What Don’t We Know?

There is still more to learn about the lives of seals and our relationships with them.

This story is still unfinished… and incomplete. Every day, new ideas, histories, data points, narratives, traditional ecological knowledge, and connections emerge through research and conversation. Global changes, such as those caused by climate change, continue to change the role of seals in the ecosystem. Our knowledge changes, and our questions change, too.

Through collaborative research and continued conversations, we will have more to share here in the future.

Please keep tabs on the work done by scientists at the Northwest Atlantic Seal Research Consortium (NASRC). Create your own connections by visiting places where seals and humans cross paths, like the Cape Cod National Seashore (a premier place for viewing gray seals) or elsewhere. Seek deeper awareness of First People and their cultures wherever you live.

What we know is that the story of seals and people will always be evolving.

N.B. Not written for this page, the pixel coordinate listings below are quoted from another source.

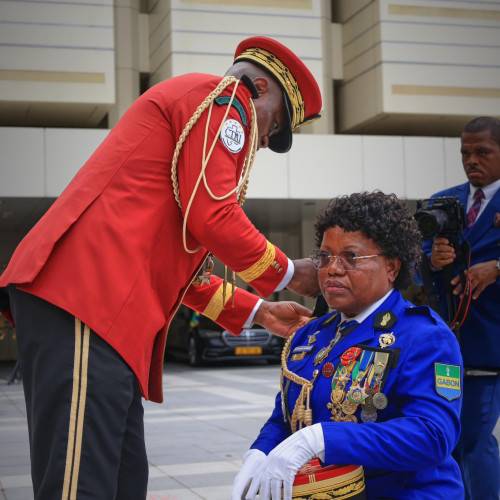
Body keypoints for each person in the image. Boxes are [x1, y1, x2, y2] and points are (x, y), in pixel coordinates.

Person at [0, 36, 323, 499]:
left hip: (105, 310)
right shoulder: (228, 99)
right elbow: (213, 214)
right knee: (82, 486)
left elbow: (178, 271)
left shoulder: (199, 113)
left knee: (122, 482)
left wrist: (260, 312)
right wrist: (290, 273)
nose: (266, 142)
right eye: (274, 125)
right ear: (258, 89)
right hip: (87, 298)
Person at [232, 191, 464, 500]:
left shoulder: (425, 335)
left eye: (351, 257)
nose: (332, 269)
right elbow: (284, 416)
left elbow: (433, 436)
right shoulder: (310, 334)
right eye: (324, 257)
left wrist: (324, 438)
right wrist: (259, 453)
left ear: (392, 268)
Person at [419, 116, 500, 500]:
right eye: (466, 153)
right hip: (445, 346)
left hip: (489, 346)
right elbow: (416, 271)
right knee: (446, 439)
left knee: (474, 439)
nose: (472, 160)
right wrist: (433, 261)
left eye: (482, 152)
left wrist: (498, 268)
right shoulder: (443, 202)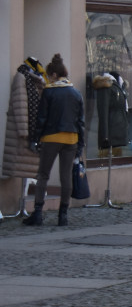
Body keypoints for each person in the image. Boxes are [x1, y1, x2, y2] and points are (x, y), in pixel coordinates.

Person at [24, 54, 85, 227]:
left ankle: (37, 213)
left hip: (51, 137)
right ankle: (63, 216)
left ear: (54, 75)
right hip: (71, 138)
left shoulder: (49, 91)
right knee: (66, 177)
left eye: (49, 75)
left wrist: (35, 139)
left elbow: (41, 118)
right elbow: (81, 121)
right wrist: (81, 143)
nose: (48, 78)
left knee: (43, 175)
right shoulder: (76, 93)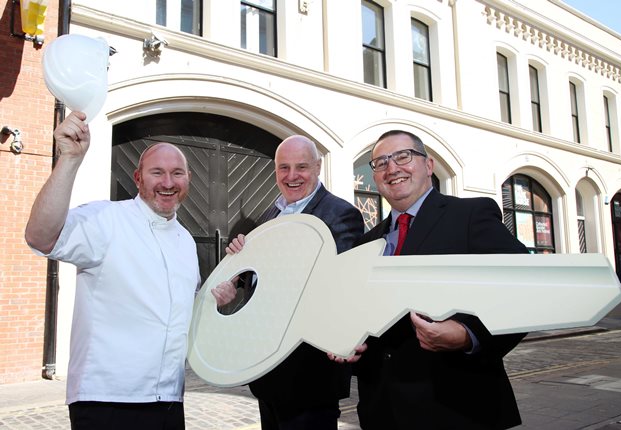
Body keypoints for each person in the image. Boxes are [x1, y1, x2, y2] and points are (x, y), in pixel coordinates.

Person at [24, 111, 203, 430]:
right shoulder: (106, 220)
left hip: (170, 401)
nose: (167, 182)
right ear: (137, 178)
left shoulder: (187, 242)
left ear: (188, 180)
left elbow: (190, 312)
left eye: (177, 173)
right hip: (107, 402)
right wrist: (70, 160)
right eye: (157, 172)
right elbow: (40, 236)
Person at [352, 130, 528, 430]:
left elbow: (524, 286)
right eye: (381, 163)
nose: (392, 168)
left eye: (403, 156)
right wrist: (348, 342)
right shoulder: (368, 243)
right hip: (382, 412)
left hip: (457, 410)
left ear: (428, 165)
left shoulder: (470, 214)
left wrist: (468, 334)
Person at [215, 135, 365, 430]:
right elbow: (263, 277)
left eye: (301, 167)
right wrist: (241, 268)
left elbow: (335, 283)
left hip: (309, 375)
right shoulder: (271, 214)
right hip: (269, 371)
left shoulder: (341, 214)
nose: (292, 176)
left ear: (318, 167)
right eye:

You are part of it.

members of the Mashpee and Aquinnah tribal nations paddle traditional handmade dugout canoes, called mushoonash, down the Charles River out to Boston harbor.

People are restoring and furthering traditional relationships. Work to revive language, practices, conversations, and communities will be part of how we all continue to learn and expand our sense of how to connect, as humans, with seals.

Left, members of the Mashpee and Aquinnah tribal nations paddle traditional handmade dugout canoes, called mushoonash, down the Charles River out to Boston harbor.

Right, a canoe paddle made by Darius Coombs, Mashpee Wampanoag, in 2013. Part of the Smithsonian Institution’s collection.